START SOURCE PASSAGE

Hospital employees plan to hold a rally at 8:30 a.m. Wednesday to protest the closure. They still hope the new owners of the facility, cancer specialists Salick Health Care Inc., will decide to keep the emergency room open when they convert the full facility to a cancer treatment center.

Sources said Salick’s purchase agreement with Columbia does not allow the Los Angeles-based company to compete directly with Los Robles. But employees said a good showing at the rally could persuade Salick to break the contract.

“If there are a lot of people here it will send a very clear message to the new owners,” said emergency room director Frank Gillingham.

Columbia/HCA announced plans to sell Westlake and shut down the emergency room in January, saying the facility was no longer profitable. But some members of the medical community said the closure had little to do with Westlake’s profitability.

Physician Barry Pollack, who has worked at Westlake since 1991, said he believes the real issue is competition with Los Robles. He asserts that Columbia/HCA deliberately chipped away at Westlake’s resources for the last year to decrease its business viability.

END SOURCE PASSAGE
START ENTRIES SUPPLIED

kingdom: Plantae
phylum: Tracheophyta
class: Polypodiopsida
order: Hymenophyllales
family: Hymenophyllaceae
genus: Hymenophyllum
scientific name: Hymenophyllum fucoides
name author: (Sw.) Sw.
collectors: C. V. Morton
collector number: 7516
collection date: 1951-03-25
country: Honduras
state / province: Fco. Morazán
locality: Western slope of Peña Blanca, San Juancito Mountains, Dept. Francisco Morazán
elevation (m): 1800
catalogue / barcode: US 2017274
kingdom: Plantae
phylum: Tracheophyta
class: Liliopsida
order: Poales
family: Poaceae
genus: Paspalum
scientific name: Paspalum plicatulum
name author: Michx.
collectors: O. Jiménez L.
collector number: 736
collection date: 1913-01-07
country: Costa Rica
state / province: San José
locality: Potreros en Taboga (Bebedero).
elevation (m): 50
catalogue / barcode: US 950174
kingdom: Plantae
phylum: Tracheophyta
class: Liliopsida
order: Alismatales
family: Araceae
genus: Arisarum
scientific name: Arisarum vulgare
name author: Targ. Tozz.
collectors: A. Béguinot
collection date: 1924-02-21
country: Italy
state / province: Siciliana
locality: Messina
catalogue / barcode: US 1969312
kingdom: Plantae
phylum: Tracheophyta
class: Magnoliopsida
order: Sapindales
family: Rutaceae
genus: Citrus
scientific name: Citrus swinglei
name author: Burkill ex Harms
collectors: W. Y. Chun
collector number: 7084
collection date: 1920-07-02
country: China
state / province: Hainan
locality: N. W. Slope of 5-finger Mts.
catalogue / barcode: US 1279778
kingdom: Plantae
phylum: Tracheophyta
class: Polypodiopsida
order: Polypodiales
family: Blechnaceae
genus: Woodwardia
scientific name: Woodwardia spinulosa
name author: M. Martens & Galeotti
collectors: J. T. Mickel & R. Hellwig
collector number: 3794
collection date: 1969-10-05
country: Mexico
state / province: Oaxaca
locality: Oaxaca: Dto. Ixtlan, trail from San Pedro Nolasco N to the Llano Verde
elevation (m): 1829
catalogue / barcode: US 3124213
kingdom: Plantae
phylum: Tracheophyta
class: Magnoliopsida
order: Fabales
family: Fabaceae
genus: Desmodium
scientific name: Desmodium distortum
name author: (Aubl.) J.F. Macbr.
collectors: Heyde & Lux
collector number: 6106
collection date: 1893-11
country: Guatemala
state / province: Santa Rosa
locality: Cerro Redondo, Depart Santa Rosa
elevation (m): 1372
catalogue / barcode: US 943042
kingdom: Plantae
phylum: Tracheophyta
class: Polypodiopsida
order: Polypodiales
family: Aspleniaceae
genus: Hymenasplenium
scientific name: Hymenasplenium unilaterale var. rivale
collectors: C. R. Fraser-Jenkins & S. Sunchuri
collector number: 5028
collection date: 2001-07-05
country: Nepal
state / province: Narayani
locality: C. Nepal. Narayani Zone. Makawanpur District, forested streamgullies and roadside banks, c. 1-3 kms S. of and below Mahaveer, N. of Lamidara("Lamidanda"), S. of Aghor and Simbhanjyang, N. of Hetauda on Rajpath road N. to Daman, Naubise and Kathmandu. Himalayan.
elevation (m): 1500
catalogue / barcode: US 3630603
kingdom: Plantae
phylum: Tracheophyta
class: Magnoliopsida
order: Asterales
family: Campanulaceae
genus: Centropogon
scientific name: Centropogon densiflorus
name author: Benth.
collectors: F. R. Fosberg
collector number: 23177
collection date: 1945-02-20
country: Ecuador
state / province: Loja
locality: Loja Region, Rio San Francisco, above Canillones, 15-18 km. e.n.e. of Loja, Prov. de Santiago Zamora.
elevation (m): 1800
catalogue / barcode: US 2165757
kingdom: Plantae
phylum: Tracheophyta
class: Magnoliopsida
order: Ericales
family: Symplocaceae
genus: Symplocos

END ENTRIES SUPPLIED

# STUDY QUESTIONS
1. In the hospital closure article, who is the emergency room director?
2. What companies and medical facilities does the hospital closure article name?

# RESPONSES FOR EACH TASK
1. Frank Gillingham

2. Salick Health Care Inc., Columbia/HCA, Los Robles, Westlake